As Mauldin put it this week, the tariff strategy amounts to “economic policy malpractice” and risks tipping the US into recession. Tariffs are taxes, plain and simple – and they’re paid not by foreign exporters, but by American consumers and businesses. They push up prices, compress margins, and create a world of uncertainty for everyone involved.
The US isn’t just taxing consumer goods. Around 45% of US imports are inputs for its own manufacturers – meaning the policy is also punishing the very businesses it’s trying to help. Ford lost $750 million in profits under the last Trump tariff regime. GM lost $1 billion. Aluminium giant Alcoa sought exemptions from its own industry tariffs. Harley-Davidson moved production offshore to avoid retaliation.
And now we’re doing it all over again. Only this time, the exemptions are gone. The scope is broader. The message to global markets is, at least for now, buckle up!
There’s also the bigger-picture concern: the risk to the US dollar’s position as the world’s reserve currency. The US benefits enormously from this “exorbitant privilege”, but it relies on openness, liquidity, and global trust. As Mauldin notes, overseas investors now hold $16.5 trillion in US equities – a record share. Undermining that relationship through arbitrary tariffs and policy volatility risks long-term capital flows, not just short-term sentiment.
And if foreign confidence starts to erode? The US could find itself in a situation where it’s trying to fund deficits and stimulate growth in a far less forgiving global market.
So, what does it mean for investors?
First, a moment of calm. As Mauldin says, “American businesses will do what they do best, which is adapt.” The likelihood of recession has increased, but it’s not inevitable. We’ve weathered confusion before, and we’ll do it again.
More importantly, we don’t build portfolios based on politics or personalities – particularly not ones who communicate via social media outbursts. But we do pay close attention to economic fundamentals and particularly to long term investment themes and structural shifts that may impact them positively or negatively. Our underlying investment premise, which was forged during the financial crisis of 2008 (and the core of that team is still here today!), was to identify investment themes capable of helping us manage client portfolios through a storm – all the while ensuring they are fit for purpose over the longer term. We recently highlighted that our portfolios continue to evolve as we take into account changing market dynamics and, in light of these tariff announcements, a fundamental change in the way trade is executed globally.

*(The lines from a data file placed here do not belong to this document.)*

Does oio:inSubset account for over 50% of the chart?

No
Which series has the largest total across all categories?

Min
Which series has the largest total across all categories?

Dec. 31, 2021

It will come as no surprise that we expect excessive market volatility for a while yet. Markets will overreact; they’ll underreact; and they’ll rally and fall based on whether there’s an off-ramp, a tweet, or a photo-op with a world leader. That’s not a game we want to play. We’ll keep focusing on what we can control: owning quality, managing risk and focusing on achieving both the medium- and longer-term objectives of our clients.

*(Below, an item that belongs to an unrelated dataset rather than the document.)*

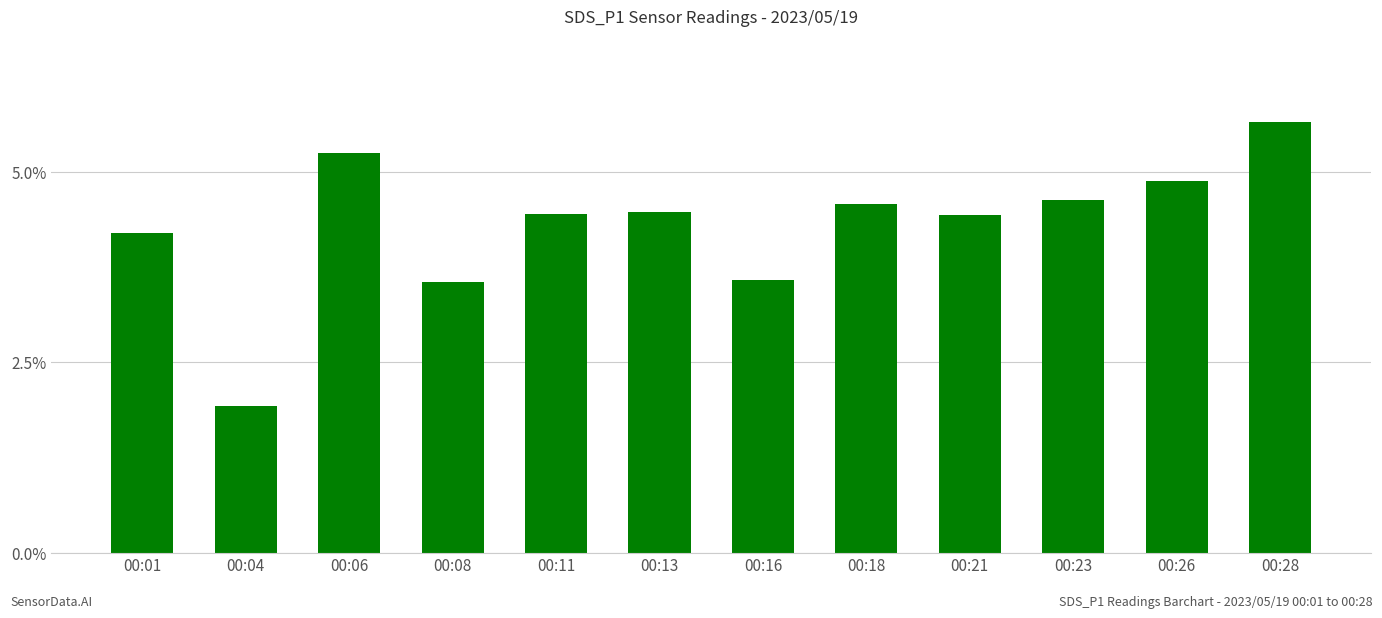

Count the number of categories in the chart.

12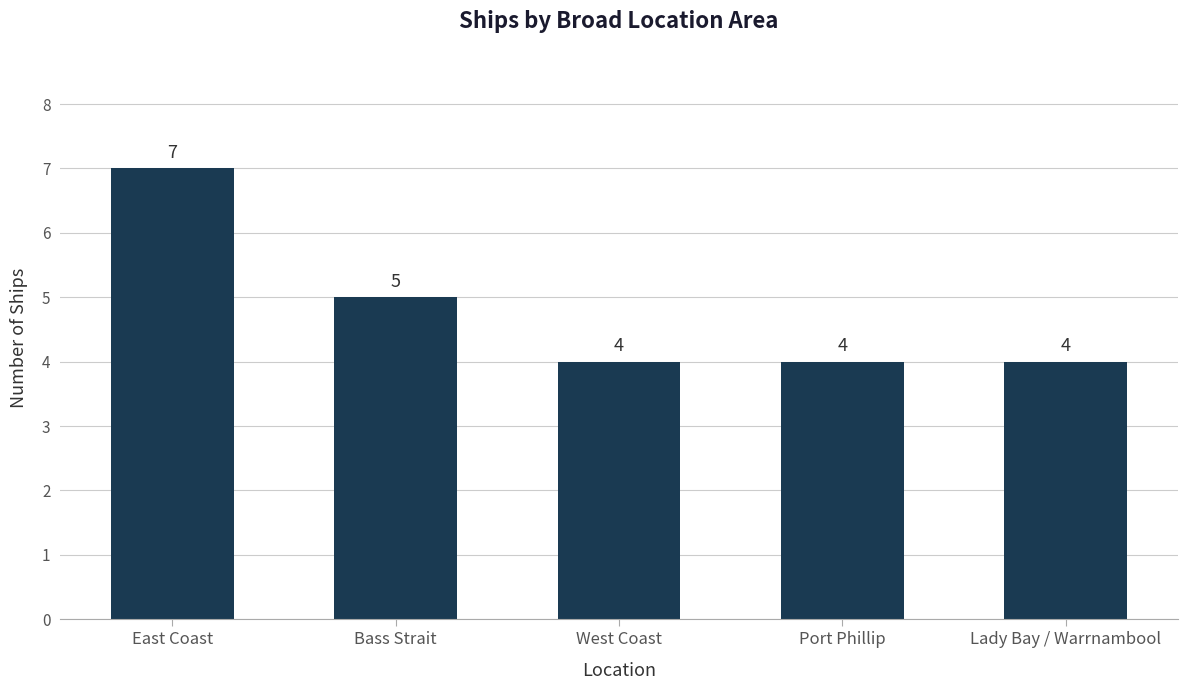

Where is the data nearest to the value 5?

Bass Strait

As ever, it’s easy to get caught up in the noise, especially when headlines scream and markets twitch. But if the last six weeks have taught me anything personally, it’s that clarity and focus really matter. Whether it’s a PSA test result or an investment strategy, clear thinking and an understanding of the objectives remain key – and far more preferable and useful to noise, bluster and emotionally-driven decision-making.